First off, we would normally never start a table with six (even if the rules say 6 is fine), but we thought we would be fine with five and then had a late arrival, so we expanded to include them. That definitely made the game harder.

For me, the biggest pitfall was the fighting distracting from character. Because the skeletons were only sentient during invasions, which we were required to repulse, the action was inherently competing with character revelations for screen time. I think it was made worse by having one player control the intruders. That encouraged that player to keep putting the (unimportant, macguffin) intruders in the spotlight and distracting from the skeletons. We fell into a narrative combat dialog (sword porn), which didn't advance the underlying story of our past. Players did their best to interject revelations between swings and got some material on the table -- an A for effort, all around -- but the process made it an uphill battle.

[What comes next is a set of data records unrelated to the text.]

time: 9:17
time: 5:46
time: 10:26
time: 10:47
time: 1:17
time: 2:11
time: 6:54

We got a lot of fighting and only tidbits of story. A few solutions that came up:

a) Don't have one person narrate for the intruders. After the intruders have been described, each of us can describe our interactions with them (a solution we switched to later in the game). That de-emphasizes the story of the intruders. We know we're going to win those fights, so it isn't really about the fight per se.

b) Introduce a method for players to signal that they were "gonna do a thing" and have a character moment, freezing the action (a la LARPS like "The Upgrade") so one player could take their time and reveal without another player mistakenly jumping back to action, and/or

c) Extend the window of skeleton sentience. Explicitly let skeletons reflect or talk for a few minutes after the intruders are dispatched until they settle down for the ages

"I think as a table, we did not pick up the mantle of declarative action as well as the game required."
That brings up the other major stumbling block. The rules don't tell you how a lot of core bits of play should be handled. It points out that you'll need a method and proposes some options, but explicitly tells you to decide as a group. Avoiding the whole "mother may I" issue isn't something in the rules at all, it's just something we did (or didn't do).

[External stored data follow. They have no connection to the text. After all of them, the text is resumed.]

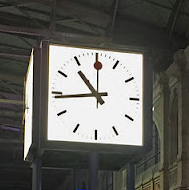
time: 10:43
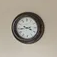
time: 3:43
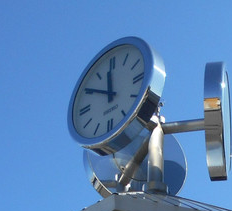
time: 11:50
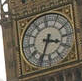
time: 3:34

Personally, if something is central to the game, I think there should at least be a default best practice you can use. Having several choices but no default method cost us because we tried one way, had sub-optimal results, tried a different way, etc. That ate game time and killed some of our fun. (Sure, "design as you play" could be an interesting experimental area to explore, but I don't think this is trying to be that game)

As a footnote, when I first read the rules I was concerned the Horror would put one player in a totally different story-space than everyone else -- we're all people, but this one character is not. I think that's largely what happened in our game. The Horror is just in a totally different kind of story.

The actual process of sitting with our eyes closed at the table I actually found kind of nice. There was chatter in the room, and it certainly wasn't as grave (heh, grave) as if we were in a private space with the lights out, but I still think it had value.
Ben R.
thatsabigrobot
Group Organizer
Seattle, WA
Post #: 643
All that said, I really like the idea of the game, but I think the experience wasn't what we expected. Sifting through your long dead memories to discover the person you once were as the eons slide by is a cool premise.
Eric
EricVulgaris
Seattle, WA
Post #: 21
I really like the idea as well. You get a cool take on a personal story as well as a bit of the themes behind Shelly's Ozymandias poem.
Ben R.
thatsabigrobot
Group Organizer
Seattle, WA
Post #: 644
Okay, now I'm totally rewriting: Instead of playing the combats, I would open each scene just *after* the skeletons had slaughtered the latest intruders. We're looking over our victims and brooding about what just happened before we return to slumber.